TEXT —
==*==

$350M Bitcoin Stash Doomed? Barhydt Blasts Saylor

Bill Barhydt, Abra’s head and a Bitcoin trailblazer who nabbed coins at $5, tore into Michael Saylor’s wild idea to lock his 17,000 BTC—around $350 million—away forever. On the Supply Shock podcast with Pete Rizzo, he flat-out said it “makes absolutely no sense whatsoever.”
Saylor, the MicroStrategy guy known for his Bitcoin obsession, floated this in a CoinDesk interview, talking about an “unsendable wallet” for his personal holdings.
https://x.com/pete_rizzo_/status/1763544742862762180?t=6BnbFWo7A_ueOAcoNODt7g&s=19
A “Gift” Nobody Asked For
Saylor believes sending his coins to oblivion would shrink the supply and juice up Bitcoin’s value for all. Barhydt sees the point but pushes back hard. “His perspective is that this is a gift to the Bitcoin community because if you lower the denominator and the numerator, it helps everybody else in terms of the purchasing power,” he said.
“My take is, the Bitcoin community does not need that gift.” The guy who gave the first Bitcoin TED Talk isn’t cheering.
Better Ways to Spend It
Instead, Barhydt pitched using the stash for good. Think educational services for low-income people, bitcoin banking in growing markets, or remittance setups. He said that’d boost Bitcoin’s user base over time. He recalled the early days, giving coins out to teach folks.
“When we were giving away bitcoin price predictions, it wasn’t like we were telling people, ‘Here, go build your financial fortune,’” he noted. “It was like, no, you need to understand how this decentralized system allows you to move value between two parties without some trusted third party in the middle.”
Saylor’s Not Playing Savior
Barhydt also questioned Saylor acting like he’s Satoshi Nakamoto, Bitcoin’s founder who ghosted the scene. He’s not buying the parallel. “Saylor is not perceived to be a benevolent dictator of Bitcoin,” he said.
Saylor doesn’t need to make some noble exit like that. Barhydt thinks it’s more about Saylor’s own game than the community’s gain.

==*==

SUPPLIED ENTRIES —
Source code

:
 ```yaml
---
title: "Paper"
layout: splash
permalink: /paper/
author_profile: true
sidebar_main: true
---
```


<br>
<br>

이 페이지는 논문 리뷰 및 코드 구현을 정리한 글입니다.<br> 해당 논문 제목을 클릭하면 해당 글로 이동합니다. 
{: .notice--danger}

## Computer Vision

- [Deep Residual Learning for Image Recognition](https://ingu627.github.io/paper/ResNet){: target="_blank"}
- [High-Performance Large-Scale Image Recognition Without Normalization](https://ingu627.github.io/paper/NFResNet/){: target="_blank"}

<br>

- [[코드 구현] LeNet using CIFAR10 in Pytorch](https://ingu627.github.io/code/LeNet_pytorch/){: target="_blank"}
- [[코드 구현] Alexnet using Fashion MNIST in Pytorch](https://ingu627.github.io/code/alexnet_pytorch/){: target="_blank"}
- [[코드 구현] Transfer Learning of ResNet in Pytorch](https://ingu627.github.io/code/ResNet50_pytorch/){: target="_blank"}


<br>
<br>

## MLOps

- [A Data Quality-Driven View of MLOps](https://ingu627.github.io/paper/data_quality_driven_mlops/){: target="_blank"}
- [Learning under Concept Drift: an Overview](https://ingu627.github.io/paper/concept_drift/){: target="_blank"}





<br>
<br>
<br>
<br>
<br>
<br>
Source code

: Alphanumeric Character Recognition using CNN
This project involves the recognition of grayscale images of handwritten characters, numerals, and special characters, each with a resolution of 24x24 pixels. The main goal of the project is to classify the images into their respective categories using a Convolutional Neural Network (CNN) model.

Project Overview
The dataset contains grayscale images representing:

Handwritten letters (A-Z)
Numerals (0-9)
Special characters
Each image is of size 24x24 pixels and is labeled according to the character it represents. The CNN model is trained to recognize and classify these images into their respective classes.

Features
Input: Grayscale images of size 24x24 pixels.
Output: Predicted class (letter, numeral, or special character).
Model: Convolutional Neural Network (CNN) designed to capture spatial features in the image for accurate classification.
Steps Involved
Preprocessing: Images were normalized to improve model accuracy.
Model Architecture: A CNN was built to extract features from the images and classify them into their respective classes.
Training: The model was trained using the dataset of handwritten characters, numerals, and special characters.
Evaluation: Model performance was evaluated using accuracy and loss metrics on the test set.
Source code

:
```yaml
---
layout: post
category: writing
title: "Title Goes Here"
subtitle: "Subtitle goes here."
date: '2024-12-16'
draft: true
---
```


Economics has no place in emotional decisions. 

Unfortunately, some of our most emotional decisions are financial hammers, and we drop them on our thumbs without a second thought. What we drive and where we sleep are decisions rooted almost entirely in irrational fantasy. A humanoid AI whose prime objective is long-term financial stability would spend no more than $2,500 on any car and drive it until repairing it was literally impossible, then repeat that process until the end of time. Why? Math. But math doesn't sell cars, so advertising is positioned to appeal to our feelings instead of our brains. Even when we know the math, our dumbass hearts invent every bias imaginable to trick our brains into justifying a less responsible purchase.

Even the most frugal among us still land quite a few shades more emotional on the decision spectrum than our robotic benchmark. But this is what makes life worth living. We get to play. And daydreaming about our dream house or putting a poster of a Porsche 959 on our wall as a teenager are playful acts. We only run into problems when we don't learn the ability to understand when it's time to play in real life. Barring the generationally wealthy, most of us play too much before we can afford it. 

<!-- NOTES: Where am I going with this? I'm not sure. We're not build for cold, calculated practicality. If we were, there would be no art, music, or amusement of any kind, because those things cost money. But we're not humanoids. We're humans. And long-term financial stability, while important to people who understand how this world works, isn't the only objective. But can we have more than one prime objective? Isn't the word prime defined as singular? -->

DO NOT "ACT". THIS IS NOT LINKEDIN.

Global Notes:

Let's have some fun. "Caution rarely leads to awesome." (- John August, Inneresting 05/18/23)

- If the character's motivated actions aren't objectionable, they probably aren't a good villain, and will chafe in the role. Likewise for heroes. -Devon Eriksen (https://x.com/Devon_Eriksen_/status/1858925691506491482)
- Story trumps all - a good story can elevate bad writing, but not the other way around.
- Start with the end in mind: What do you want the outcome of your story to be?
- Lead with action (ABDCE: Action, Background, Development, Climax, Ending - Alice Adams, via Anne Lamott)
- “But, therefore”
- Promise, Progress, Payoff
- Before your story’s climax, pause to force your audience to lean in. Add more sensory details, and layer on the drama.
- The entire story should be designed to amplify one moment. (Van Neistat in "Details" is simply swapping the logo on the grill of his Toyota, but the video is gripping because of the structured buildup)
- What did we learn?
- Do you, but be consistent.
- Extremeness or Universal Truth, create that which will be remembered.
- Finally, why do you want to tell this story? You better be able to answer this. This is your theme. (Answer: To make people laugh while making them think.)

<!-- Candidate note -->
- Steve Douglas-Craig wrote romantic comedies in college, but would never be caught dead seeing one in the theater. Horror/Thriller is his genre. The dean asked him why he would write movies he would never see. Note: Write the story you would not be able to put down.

==*==

ACTIVITY 1 —
Please answer these from the Bitcoin article, marking each answer like its question:
(a) How many BTC does Saylor want to lock away, and about what are they worth?
(b) On which podcast did Barhydt criticize the idea, and with whom?
(c) In what outlet's interview did Saylor talk about an "unsendable wallet"?
ACTIVITY 2 —
List every use for Saylor's stash that Barhydt suggests in the Bitcoin article instead of locking it away.

EXPECTED ANSWER 1 —
(a) 17,000 BTC, worth around $350 million.
(b) The Supply Shock podcast, with Pete Rizzo.
(c) CoinDesk.

EXPECTED ANSWER 2 —
- Educational services for low-income people
- Bitcoin banking in growing markets
- Remittance setups